Collect every line of the records below that contains the word "lobe", and copy each such line in full.

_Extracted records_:
^^^^
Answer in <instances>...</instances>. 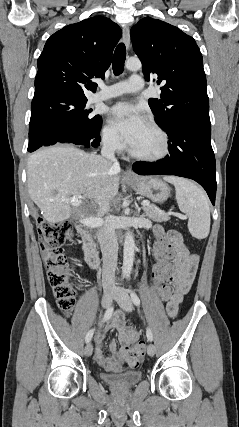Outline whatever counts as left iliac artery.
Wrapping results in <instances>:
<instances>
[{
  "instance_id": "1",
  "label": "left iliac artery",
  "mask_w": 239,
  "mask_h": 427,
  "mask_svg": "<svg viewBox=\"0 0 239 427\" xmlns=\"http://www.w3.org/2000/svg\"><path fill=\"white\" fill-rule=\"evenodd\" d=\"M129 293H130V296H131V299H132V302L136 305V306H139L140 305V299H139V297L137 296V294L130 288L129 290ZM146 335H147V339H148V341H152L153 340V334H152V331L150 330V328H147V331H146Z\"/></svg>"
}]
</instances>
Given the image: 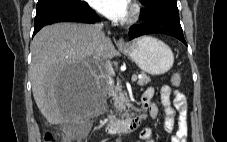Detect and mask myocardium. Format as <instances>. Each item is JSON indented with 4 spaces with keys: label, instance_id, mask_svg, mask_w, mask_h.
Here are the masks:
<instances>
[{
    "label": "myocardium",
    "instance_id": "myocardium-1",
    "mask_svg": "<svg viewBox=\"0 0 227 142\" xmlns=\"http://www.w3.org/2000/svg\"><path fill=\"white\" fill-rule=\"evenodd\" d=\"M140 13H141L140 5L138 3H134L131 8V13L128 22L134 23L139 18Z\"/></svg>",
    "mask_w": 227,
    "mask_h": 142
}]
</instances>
^^^^
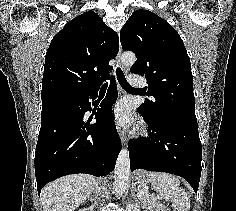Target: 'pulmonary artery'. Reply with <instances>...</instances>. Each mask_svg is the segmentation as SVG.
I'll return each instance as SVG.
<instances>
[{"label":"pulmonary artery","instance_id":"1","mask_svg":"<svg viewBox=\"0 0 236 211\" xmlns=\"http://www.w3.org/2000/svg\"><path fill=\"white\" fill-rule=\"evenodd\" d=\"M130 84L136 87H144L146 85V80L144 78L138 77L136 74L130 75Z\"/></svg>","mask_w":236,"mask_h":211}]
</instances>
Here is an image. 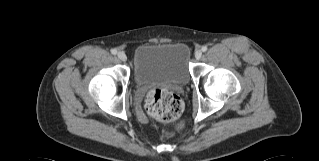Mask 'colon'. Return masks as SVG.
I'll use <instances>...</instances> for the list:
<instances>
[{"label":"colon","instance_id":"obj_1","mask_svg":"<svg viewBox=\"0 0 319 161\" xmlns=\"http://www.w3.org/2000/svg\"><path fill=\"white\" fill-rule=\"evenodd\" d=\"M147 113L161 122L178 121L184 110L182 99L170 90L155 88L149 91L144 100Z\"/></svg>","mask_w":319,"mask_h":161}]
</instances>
^^^^
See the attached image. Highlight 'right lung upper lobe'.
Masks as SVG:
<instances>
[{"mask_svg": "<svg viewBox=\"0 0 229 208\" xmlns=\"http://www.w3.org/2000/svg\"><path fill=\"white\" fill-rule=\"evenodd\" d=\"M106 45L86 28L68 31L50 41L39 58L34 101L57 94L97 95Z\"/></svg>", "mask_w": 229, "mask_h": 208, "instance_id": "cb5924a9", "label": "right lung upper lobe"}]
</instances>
^^^^
_Result_:
See the attached image. Highlight 'right lung upper lobe'.
[{"mask_svg": "<svg viewBox=\"0 0 229 208\" xmlns=\"http://www.w3.org/2000/svg\"><path fill=\"white\" fill-rule=\"evenodd\" d=\"M106 45L86 28L68 31L50 41L39 58L34 101L57 94L97 95Z\"/></svg>", "mask_w": 229, "mask_h": 208, "instance_id": "cb5924a9", "label": "right lung upper lobe"}]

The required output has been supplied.